Top of PROVIDED TEXT

SUDBURY, Mass. (AP) _ This year’s traditional Lincoln-Sudbury Regional High School yearbook is 310 pages long and would make a pretty good doorstop. The school’s other yearbook is another story.

It talks.

The suburban Boston school is among the first in the nation to publish a CD-ROM version of its yearbook.

The computerized ``yeardisc″ includes more than a thousand photos and a year’s worth of school newspapers, all against a backdrop of schoolhouse sounds _ from hallway chatter to cafeteria cacophony. One student’s picture even ``morphs″ from high school senior to grade-schooler in a few seconds.

Eleven students put the disc together in marathon sessions before, during and after school. At one point, they put up a hammock in their work room for quick rest periods.

``Once we tried to spend the night here,″ student Jennifer Coogan said. ``But our parents drew the line there.″

On Thursday, the group was working out last-minute ``bugs″ in a prototype before sending it out to be imprinted on 500 discs. The CD-ROMS, when put into equipped personal computers, can play back sound, text and images.

Though literally signing the shiny discs is not advised, CD-ROM yearbooks do have several advantages over print ones.

For one thing, they are cheaper: the school’s ``Dyad on Disc″ costs $19.96, compared to $50 for the book. They also are able to fit much more information than paper yearbooks without jacking up the size and cost. For example, seniors get up to 500 words to sum up their school experiences instead of the regular sentence or two.

And, of course, CD-ROM can bring alive the sights and sounds of high school.

Bottom of PROVIDED TEXT

- [REQUIRED ACTIONS]
- a) According to the yearbook article, what is the price of the school's CD-ROM yearbook?
- b) Write the next part of the yearbook article, picking up after its final sentence.
These lines have no connection to the yearbook article.

Top of RECORD EXTRACTS

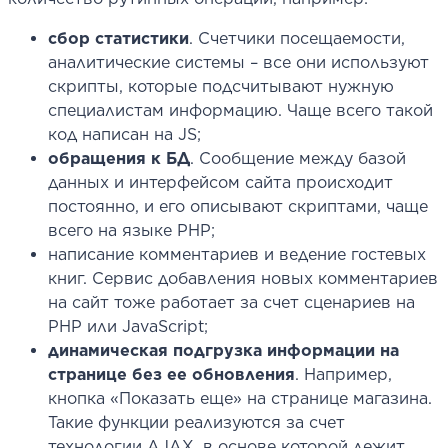
сбор статистики
. Счетчики посещаемости,
аналитические системы – все они используют
скрипты, которые подсчитывают нужную
специалистам информацию. Чаще всего такой
код написан на JS;
обращения к БД
. Сообщение между базой
данных и интерфейсом сайта происходит
постоянно, и его описывают скриптами, чаще
всего на языке PHP;
написание комментариев и ведение гостевых
книг. Сервис добавления новых комментариев
на сайт тоже работает за счет сценариев на
PHP или JavaScript;
динамическая подгрузка информации на
странице без ее обновления
. Например,
кнопка «Показать еще» на странице магазина.
Такие функции реализуются за счет
технологии AJAX, в основе которой лежит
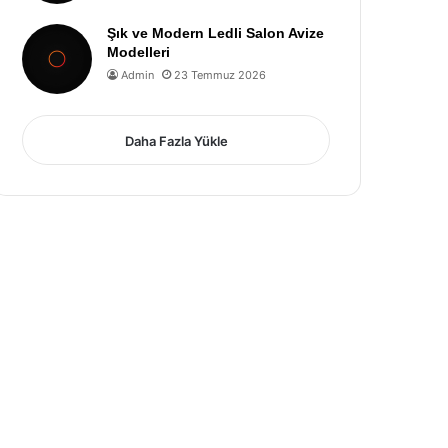
Şık ve Modern Ledli Salon Avize
Modelleri
Admin
23 Temmuz 2026
Daha Fazla Yükle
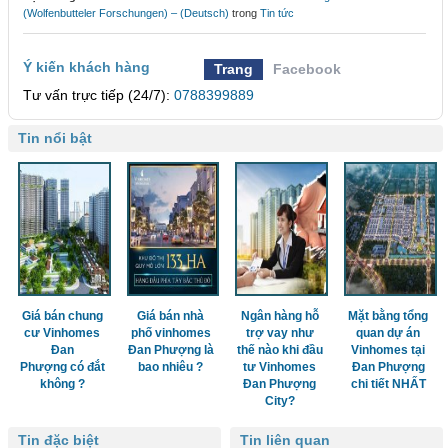
(Wolfenbutteler Forschungen) – (Deutsch)
trong
Tin tức
Ý kiến khách hàng
Trang
Facebook
Tư vấn trực tiếp (24/7):
0788399889
Tin nổi bật
Giá bán chung
Giá bán nhà
Ngân hàng hỗ
Mặt bằng tổng
cư Vinhomes
phố vinhomes
trợ vay như
quan dự án
Đan
Đan Phượng là
thế nào khi đầu
Vinhomes tại
Phượng có đắt
bao nhiêu ?
tư Vinhomes
Đan Phượng
không ?
Đan Phượng
chi tiết NHẤT
City?
Tin đặc biệt
Tin liên quan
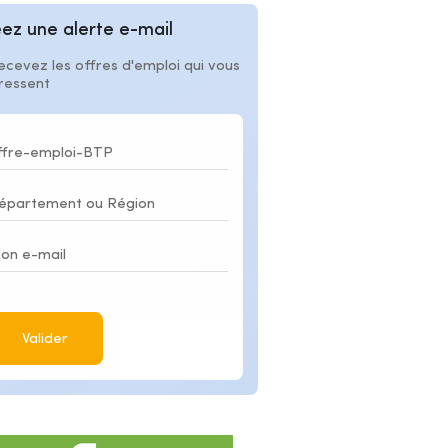
ez une alerte e-mail
ecevez les offres d'emploi qui vous
éressent
Valider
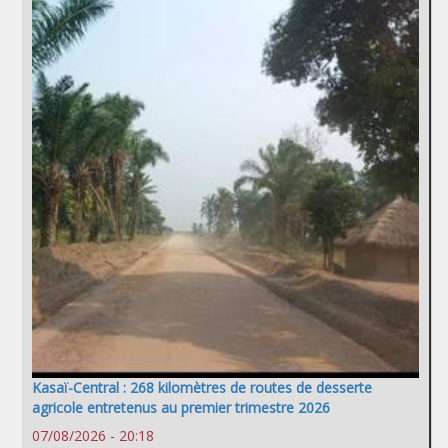
Kasaï-Central : 268 kilomètres de routes de desserte
agricole entretenus au premier trimestre 2026
07/08/2026 - 20:18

Bottom of RECORD EXTRACTS

- [ANSWERS FOR THIS EXERCISE]
- a) $19.96

- b)
Random sounds, including student comments and a history class lecture, play as you navigate the disc. Click on a candid shot of a classmate or look up a student’s name, and you are linked to more information about the student. The disc also includes 40 pictures from a student art show.

Going to CD-ROM was a logical next step for Lincoln-Sudbury because students already produce much of the print yearbook using electronic publishing software, yearbook adviser Fred Walker said.

``We were digitizing so many images anyway, that to put them on CD-ROM was easy,″ he said.

The school, which includes students from two affluent suburbs west of Boston, is wired, too. Everyone from the principal to incoming freshmen has access to e-mail and the Internet. There are 160 computers for 950 students.

Lincoln-Sudbury is not the first school to make the cyber-leap to CD-ROM yearbooks. Round Rock, Texas-based Electronic Tour Corp. made similar discs for several schools last year.

But despite the advances in technology, there are always some drawbacks.

``You can’t have your friends’ signatures or pages you can turn. You can’t take the disc to grandma’s house,″ said Mark Nesky, one of the four CD-ROM yearbook’s editors-in-chief.